Gonzalez’s goal is to stay in the city after student teaching and find a job.
“Ideally I would like to get hired after my student teaching job without having to worry about graduate school,” she said. “I can teach in a classroom without having my masters for about five years. So I am hoping that I can find a job and have them pay for my graduate school.”
If the city does not work out, Gonzalez will move back to Binghamton with her parents and hopefully find a job there. “It really just depends on what I can afford,” she said. “I love the city, but it is very expensive. So if I don’t find a job, I will need to reconsider my future plans.”

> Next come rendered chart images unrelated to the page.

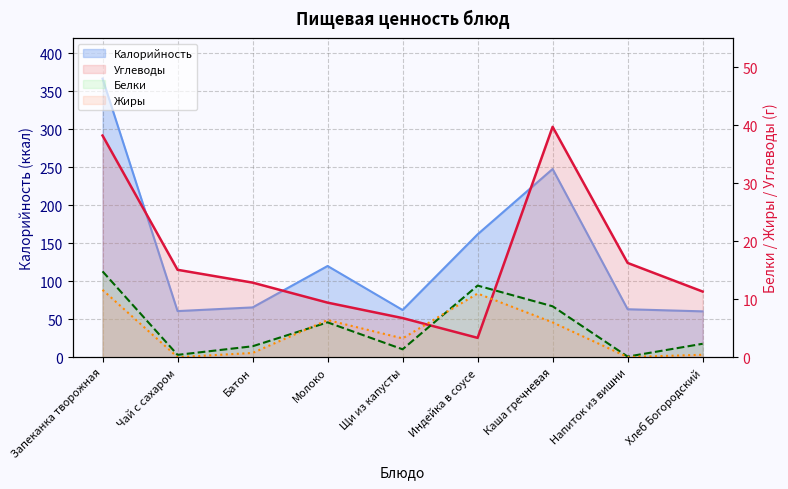

At which label does Углеводы reach its peak?

Каша гречневая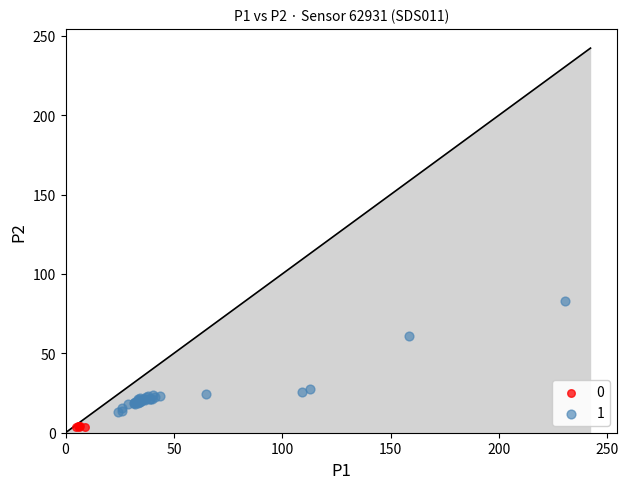

What are all the series names shown in the legend?

0, 1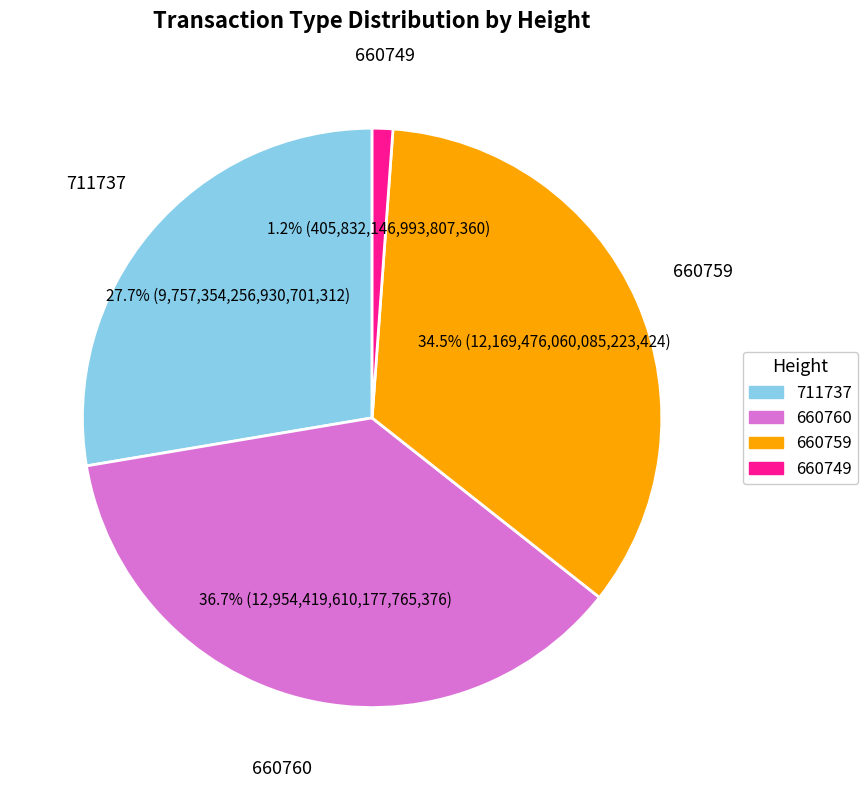

Count the number of slices in the pie.

4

But until then, Gonzalez is focusing her time and energy on her classes, field work, being the president of the Student Mentorship Program on her campus, being the membership vice president of her fraternity, and the Children’s Center.
“I am blessed to be getting a college education and experiencing what I have thus far,” she said.
Although she pays for various expenses on her own, Gonzalez believes her parents help in more ways than they should. “I wouldn’t be where I am without the help of my parents,” she said. “I’m very grateful for them.”
Sitting at a round table in the Sojourner Truth Library café, Gonzalez peered into her iPhone screen. While reviewing her financial aid information, she talked about being the first in her family to graduate college. “It is a great accomplishment,” she said. “I didn’t know if I was going to be able to go to college right out of high school. But thanks to financial aid and FWS, I was able to achieve my goal.”
Gonzalez talked about student teaching and how excited she is to work in New York City. “I know that wherever I am placed, I will learn and grow as a person and future teacher,” she said.
She has one financial obstacle to get over before she even starts: buying a watch. She isn’t sure what brand, color, or size watch she wants—all she cares about is having one by the time she’s in the classroom.
“I am asking my parents to get me one for Christmas,” she said. “I need to be able to tell time while I teach.”